— TASK STATEMENT —
Your task is to restate the listing word for word without the pictures.

— DATA BELOW —

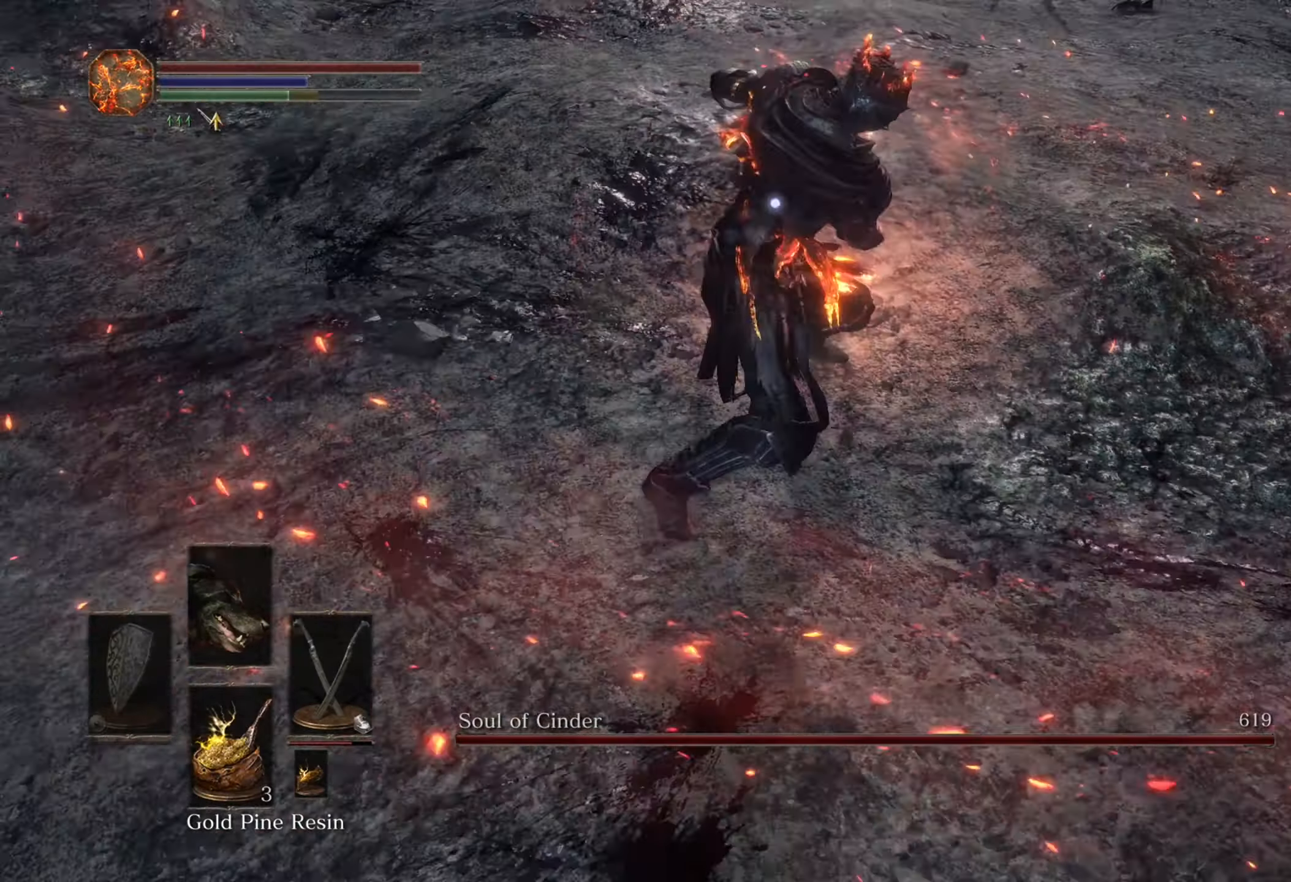
{"buttons": [], "left_stick": "down", "right_stick": "center", "events": []}
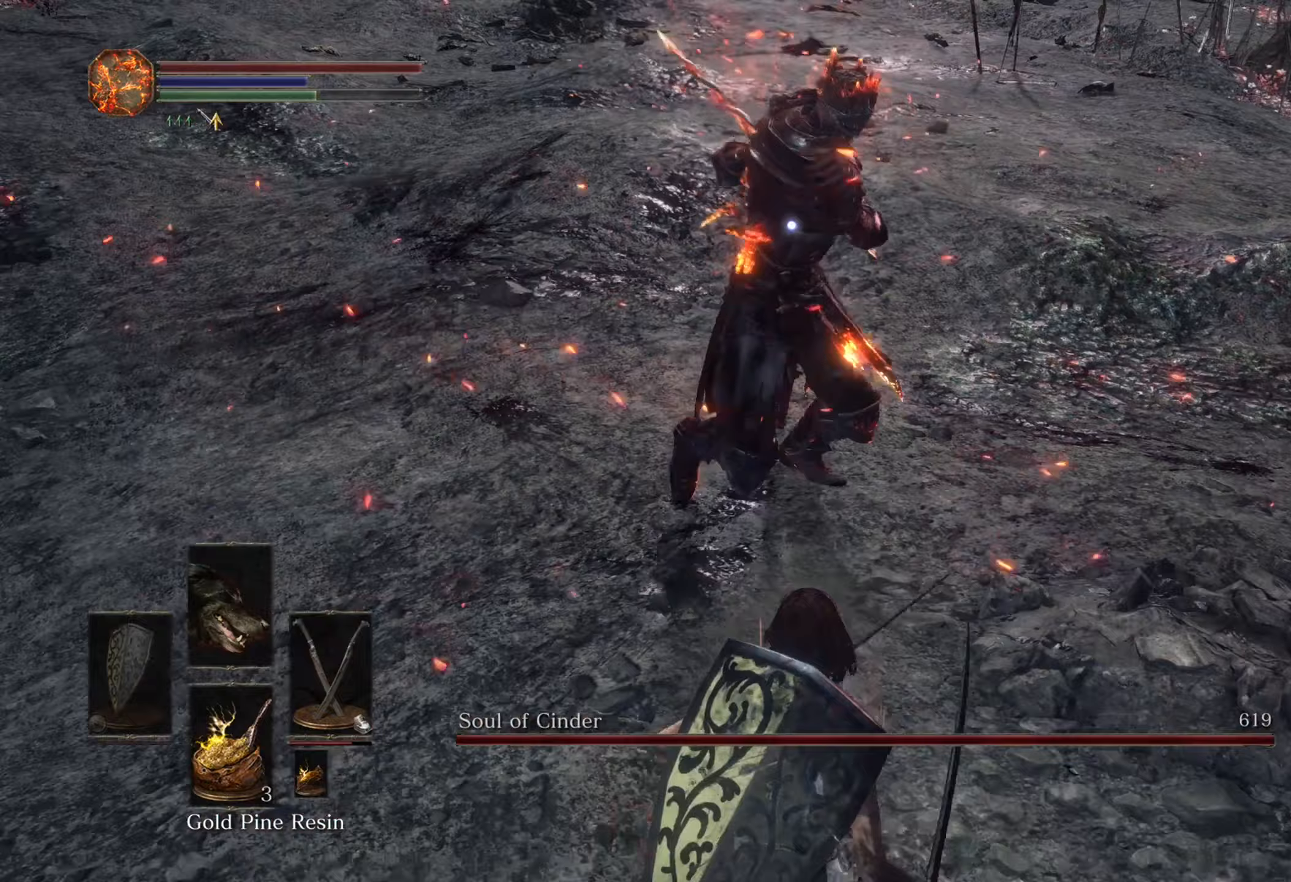
{"buttons": [], "left_stick": "down", "right_stick": "center", "events": []}
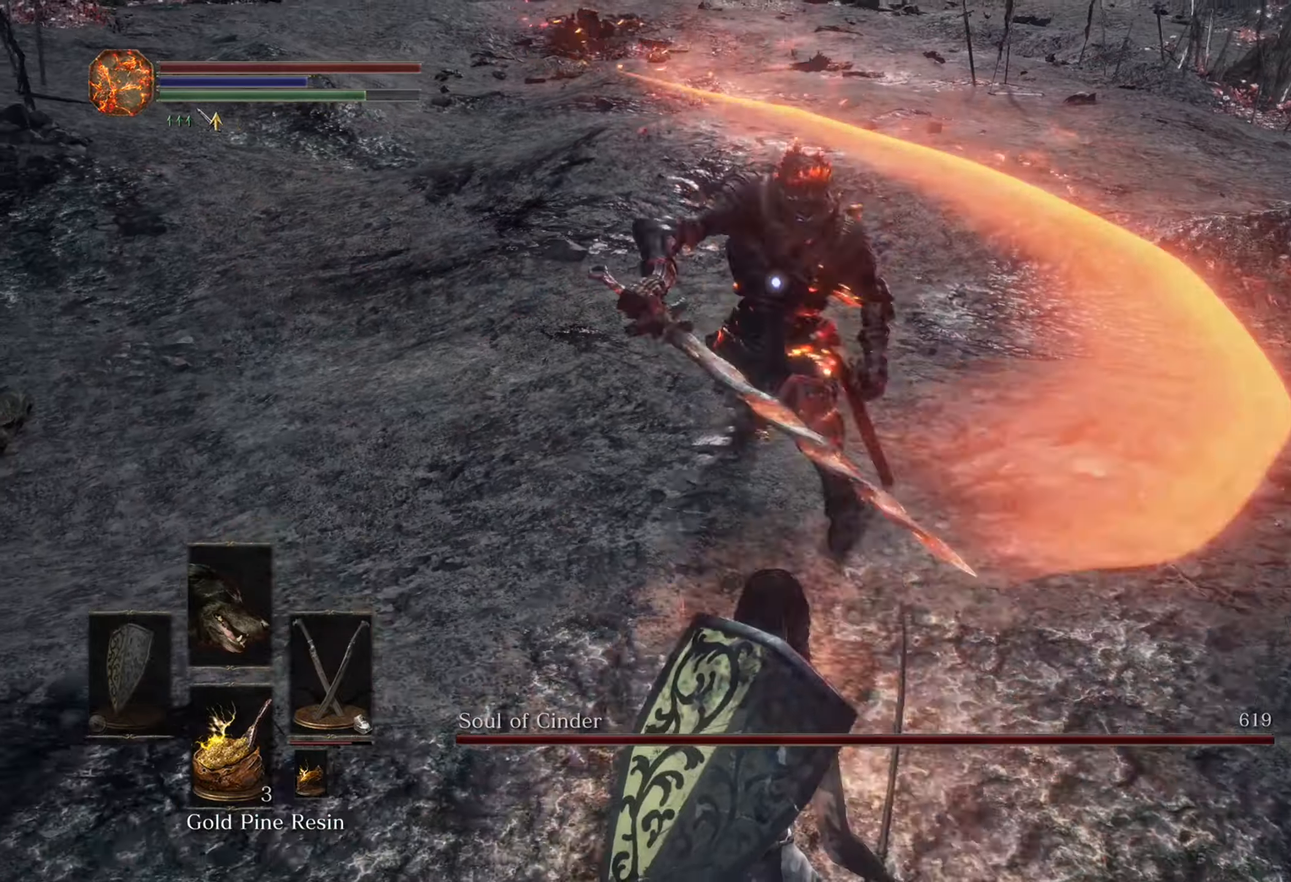
{"buttons": [], "left_stick": "up", "right_stick": "center", "events": [[167, "left_stick", "left"], [233, "left_stick", "up"]]}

— SOLUTION TO THIS PROBLEM —
{"buttons": [], "left_stick": "down", "right_stick": "center", "events": []}
{"buttons": [], "left_stick": "down", "right_stick": "center", "events": []}
{"buttons": [], "left_stick": "up", "right_stick": "center", "events": [[167, "left_stick", "left"], [233, "left_stick", "up"]]}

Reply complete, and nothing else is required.